B Begrotingstoelichting
1. Inhoudelijke toelichting
Dit onderdeel van de memorie van toelichting bestaat uit een inhoudelijk deel en een
artikelsgewijs deel. Per beleidsartikel wordt een overzicht van de wijzigingen gegeven,
inclusief toelichting. Daarbij worden mutaties groter of gelijk aan onderstaande staffel
toegelicht:
Omvang begrotingsartikel
Beleidsmatige mutaties
Technische mutaties
(stand ontwerpbegroting in € miljoen)
(ondergrens in € miljoen)
(ondergrens in € miljoen)
< 50
1
2
=> 50 en < 200
2
4
=> 200 < 1000
5
10
=> 1000
10
20
In de Kamerbrief over «Nationaal Programma Onderwijs: steunprogramma voor herstel en perspectief» (Kamerstukken II 2020/21, 3. ..., nr. ...) van 17 februari 2021 is gemeld dat er
de komende twee en een half jaar voor € 8,5 miljard wordt geïnvesteerd in het gehele
onderwijs. Daarnaast wordt er ook structureel € 645,0 miljoen geïnvesteerd in het
onderwijs vanwege de grotere instroom van leerlingen en studenten. Via deze zesde
Incidentele Suppletoire Begroting wordt voor zowel € 2,2 miljard middelen incidenteel
aan de OCW-begroting toegevoegd als € 645,0 miljoen structureel. De overige middelen
(€ 6,3 miljard) worden op de Aanvullende post van Financiën geplaatst en overgeboekt
naar de OCW-begroting als de maatregelen nader zijn uitgewerkt. Hieronder volgt een
opsomming van de maatregelen waarvoor de middelen nu naar de OCW-begroting worden
overgeheveld.
Uitbreiding en verlenging inhaal- en ondersteuningsprogramma’s
In 2021 wordt er voor € 255,7 miljoen aan extra middelen beschikbaar gesteld voor
de verlenging van de inhaal- en ondersteuningsprogramma's. De huidige regeling is
uitgeput. Om op korte termijn achterstanden in te halen worden extra middelen vrijgemaakt
voor aanvullende aanvragen. Voor de voorschoolse educatie (ve) is € 10,7 miljoen beschikbaar,
voor het primair onderwijs (po) € 116,0 miljoen, voor het voortgezet onderwijs (vo)

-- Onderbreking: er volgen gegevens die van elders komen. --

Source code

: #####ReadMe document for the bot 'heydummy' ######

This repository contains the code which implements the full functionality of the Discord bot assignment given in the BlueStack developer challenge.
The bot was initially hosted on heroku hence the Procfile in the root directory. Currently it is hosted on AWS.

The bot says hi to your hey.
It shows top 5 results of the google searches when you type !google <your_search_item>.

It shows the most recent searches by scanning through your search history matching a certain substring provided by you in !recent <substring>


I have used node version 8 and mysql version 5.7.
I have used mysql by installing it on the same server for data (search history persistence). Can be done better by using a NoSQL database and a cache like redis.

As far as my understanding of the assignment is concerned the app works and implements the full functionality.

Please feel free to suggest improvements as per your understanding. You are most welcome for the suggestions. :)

€ 94,0 miljoen en voor het middelbaar beroepsonderwijs (mbo) is € 35,0 miljoen beschikbaar.
Ondersteuning in de klas: continuïteit van het onderwijs
Begin 2021 zijn middelen vrijgemaakt voor scholen om extra hulp in de klas in te schakelen.
Scholen kunnen een tegemoetkoming ontvangen ter dekking van de kosten voor vervanging
van personeel om de komende maanden te ondersteunen met de continuïteit van het onderwijs.

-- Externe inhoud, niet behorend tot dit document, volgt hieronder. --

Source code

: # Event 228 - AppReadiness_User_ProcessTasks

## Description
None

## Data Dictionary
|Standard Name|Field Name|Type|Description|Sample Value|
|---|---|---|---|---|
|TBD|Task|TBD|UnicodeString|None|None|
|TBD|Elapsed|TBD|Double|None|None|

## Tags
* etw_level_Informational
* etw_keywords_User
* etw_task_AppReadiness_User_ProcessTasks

Deze middelen zijn reeds uitgeput. Daarom wordt er opnieuw € 240,0 miljoen vrijgemaakt
in 2021 voor scholen in het po, vo, mbo en ho. De middelen worden als volgt verdeeld:
voor het po is € 102,0 miljoen beschikbaar, voor het vo € 56,0 miljoen, voor het mbo
€ 52,0 miljoen, voor het hbo € 18,0 miljoen en voor het wo is € 12,0 miljoen beschikbaar.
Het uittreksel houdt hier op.